- [DATA FOR ANALYSIS]:
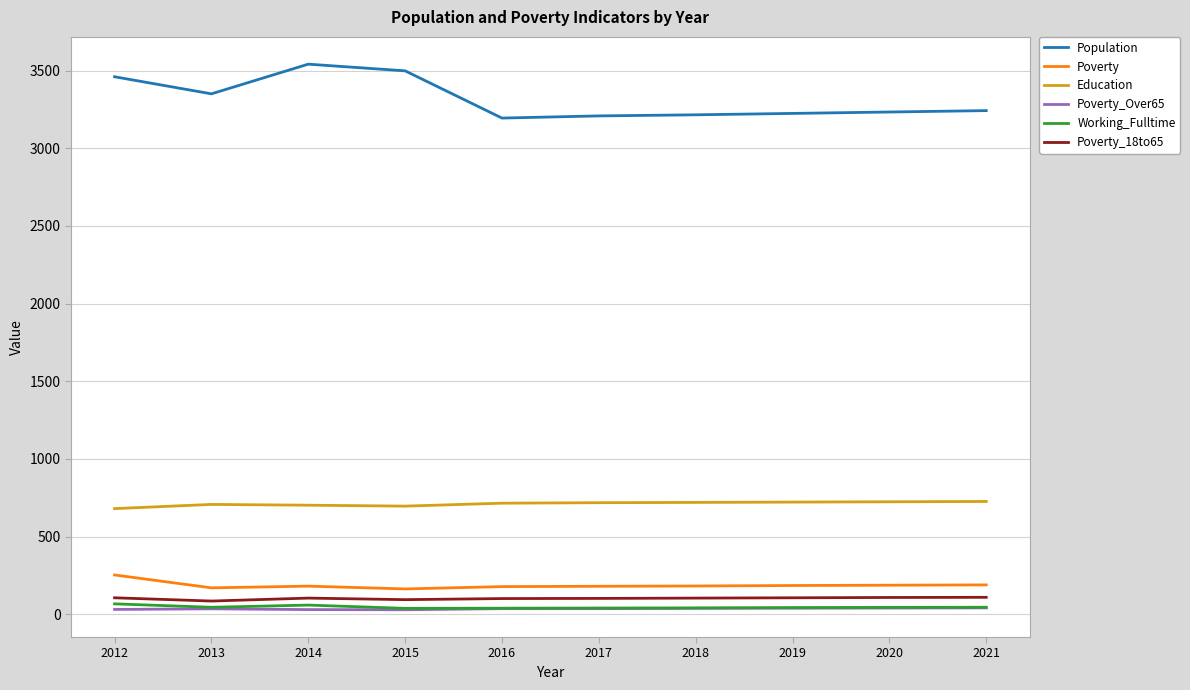

Is it true that Education equals 724 at 2020?

True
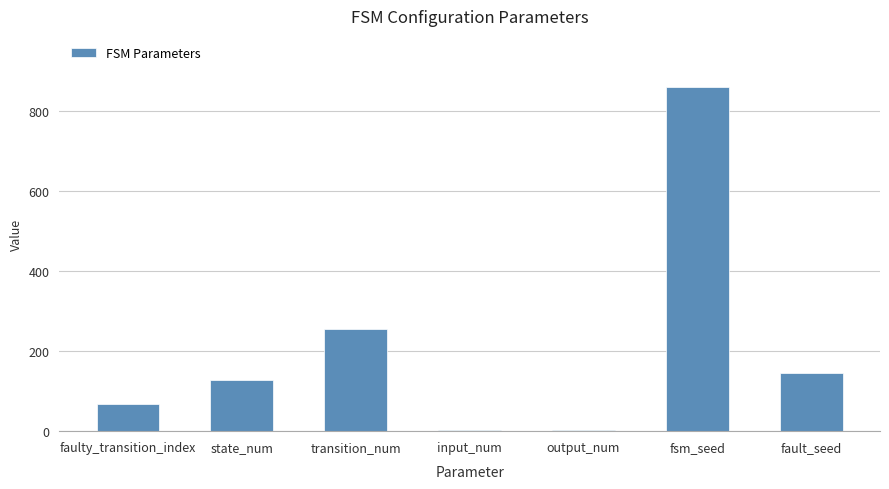

Read the value at faulty_transition_index, to the nearest 100.

100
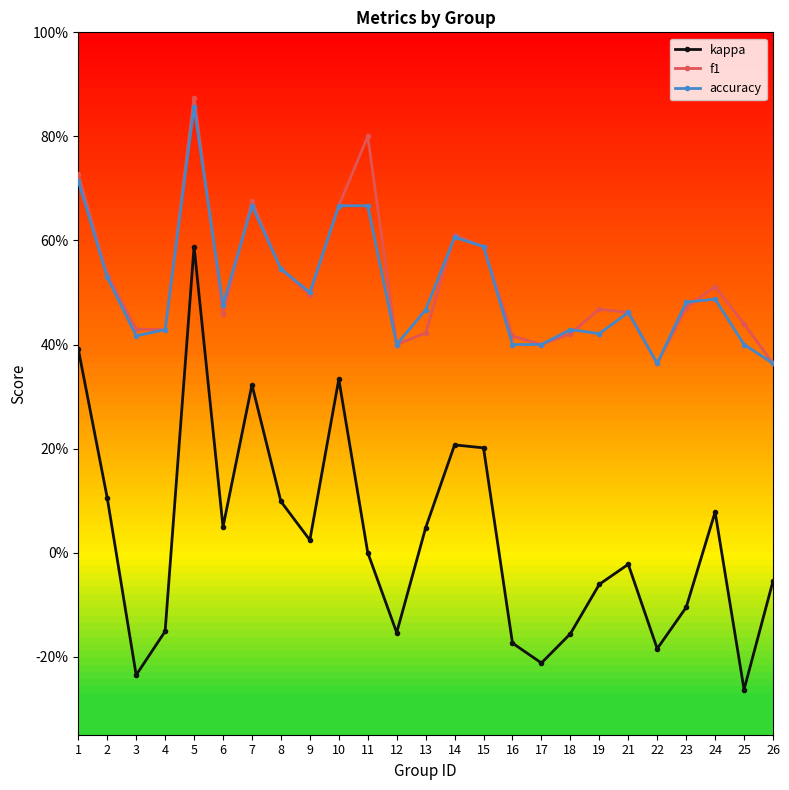

Read the f1 value at 1.

0.7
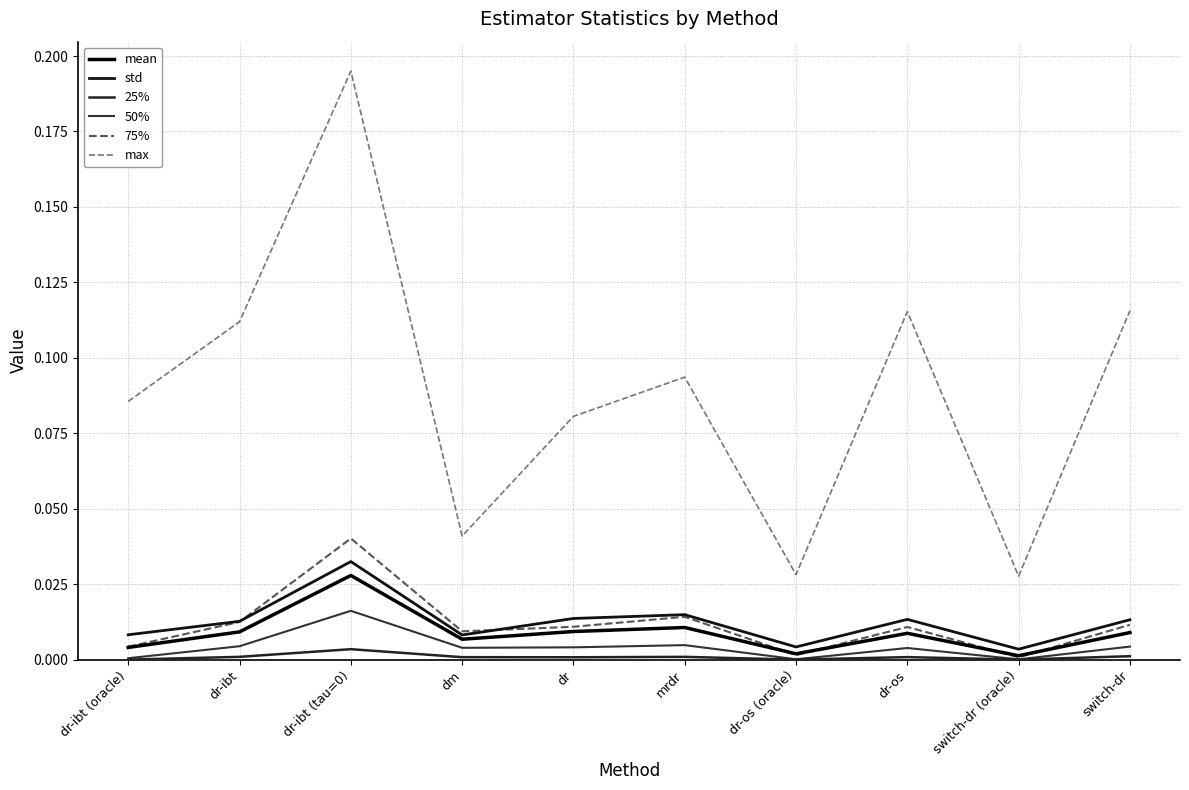

Does the chart have visible grid lines?

Yes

- [EXERCISE PROMPT]: Pick out each line in the entries above that contains the string "value", and copy those lines. Case counts when matching.

- [RESULT FOR THIS TASK]:
Read the value at faulty_transition_index, to the nearest 100.
Read the f1 value at 1.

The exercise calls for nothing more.